Regional universities – such as the University of New England – will be “very badly affected” by the government’s policy towards university privatisation.

“This uncapping of university places and university fees is another layer of impediment to rural and regional communities, which are already underpinned with this low socio-economical barrier,” he said.

“What I see in the government policies at the moment is; we don’t have Gonski, we don’t have NBN and we don’t have the capacity to allow people in rural and regional Australia to access tertiary education and skills training.”

Coal mines, renewable energy

“MINES are still vital to Australia –but if it poses a risk to land, water or air, we’ve got take a pull on the reins.”

David Mailler said the Shenhua Watermark and BHP Coroona coal mines on the Liverpool Plains were “untenable”.

“What you’re doing in that space is stealing from your children and grandchildren,” he said.

“It’s not as if we don’t have other coal resources – we’ve got them from the Cape all the way to Victoria – why do we actually need to dig up coal in the most productive land in the country?

“We’ve got a finite amount of resources and we can’t continue to do what we’re doing.”

He also sees climate change as a “major threat” to New England.

“If we lift our night temperatures by two or three degrees, we cut out a significant number of the crops we can grow,” he said.

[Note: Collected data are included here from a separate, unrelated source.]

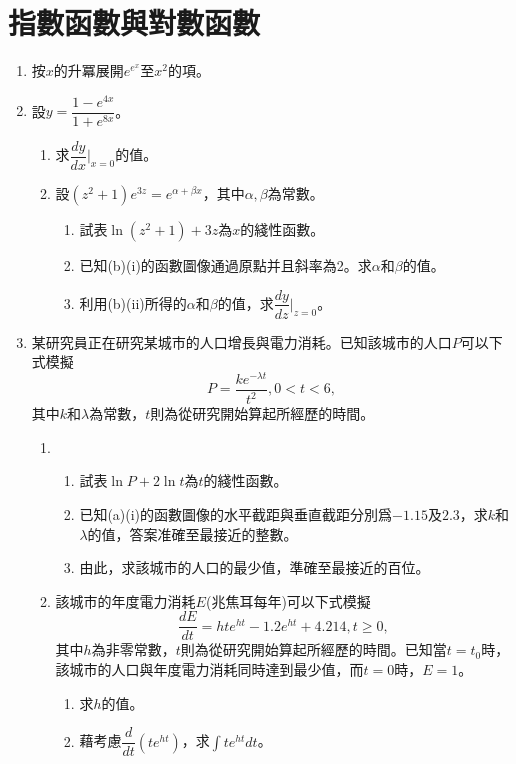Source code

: \documentclass[12pt]{article}
\begin{document}
    \section{指數函數與對數函數}
    \begin{enumerate}
        \item 按$x$的升冪展開$e^{e^x}$至$x^2$的項。
        \item 設$y=\dfrac{1-e^{4x}}{1+e^{8x}}$。\begin{enumerate}
            \item 求$\dfrac{dy}{dx}\bigg|_{x=0}$的值。
            \item 設$(z^2+1)e^{3z}=e^{\alpha+\beta x}$，其中$\alpha,\beta$為常數。\begin{enumerate}
                \item 試表$\ln(z^2+1)+3z$為$x$的綫性函數。
                \item 已知(b)(i)的函數圖像通過原點并且斜率為2。求$\alpha$和$\beta$的值。
                \item 利用(b)(ii)所得的$\alpha$和$\beta$的值，求$\dfrac{dy}{dz}\bigg|_{z=0}$。
            \end{enumerate}
        \end{enumerate}
        \item 某研究員正在研究某城市的人口增長與電力消耗。已知該城市的人口$P$可以下式模擬\[P=\frac{ke^{-\lambda t}}{t^2}, 0<t<6,\]其中$k$和$\lambda$為常數，$t$則為從研究開始算起所經歷的時間。\begin{enumerate}
            \item \begin{enumerate}
                \item 試表$\ln{P}+2\ln{t}$為$t$的綫性函數。
                \item 已知(a)(i)的函數圖像的水平截距與垂直截距分別爲$-1.15$及$2.3$，求$k$和$\lambda$的值，答案准確至最接近的整數。
                \item 由此，求該城市的人口的最少值，準確至最接近的百位。
            \end{enumerate}
            \item 該城市的年度電力消耗$E$(兆焦耳每年)可以下式模擬\[\frac{dE}{dt}=hte^{ht}-1.2e^{ht}+4.214, t\geq 0,\]其中$h$為非零常數，$t$則為從研究開始算起所經歷的時間。已知當$t=t_0$時，該城市的人口與年度電力消耗同時達到最少值，而$t=0$時，$E=1$。\begin{enumerate}
                \item 求$h$的值。
                \item 藉考慮$\dfrac{d}{dt}(te^{ht})$，求$\int te^{ht} dt$。

\end{enumerate}
\end{enumerate}
\end{enumerate}
\end{document}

“An early plant of wheat requires a certain number of frost days to initiate the head. If we shift our night temperatures, do we get enough frost days to grow early wheat? The same goes for apples, pears, plumbs and peaches – they’re all products we grow in this region.”

Mr Mailler said the only solution was to transition to renewable energy sources, such as solar, wind and biofuels.

“We all take insurance on perceived threats to our house and car, why don’t we take insurance against climate change?”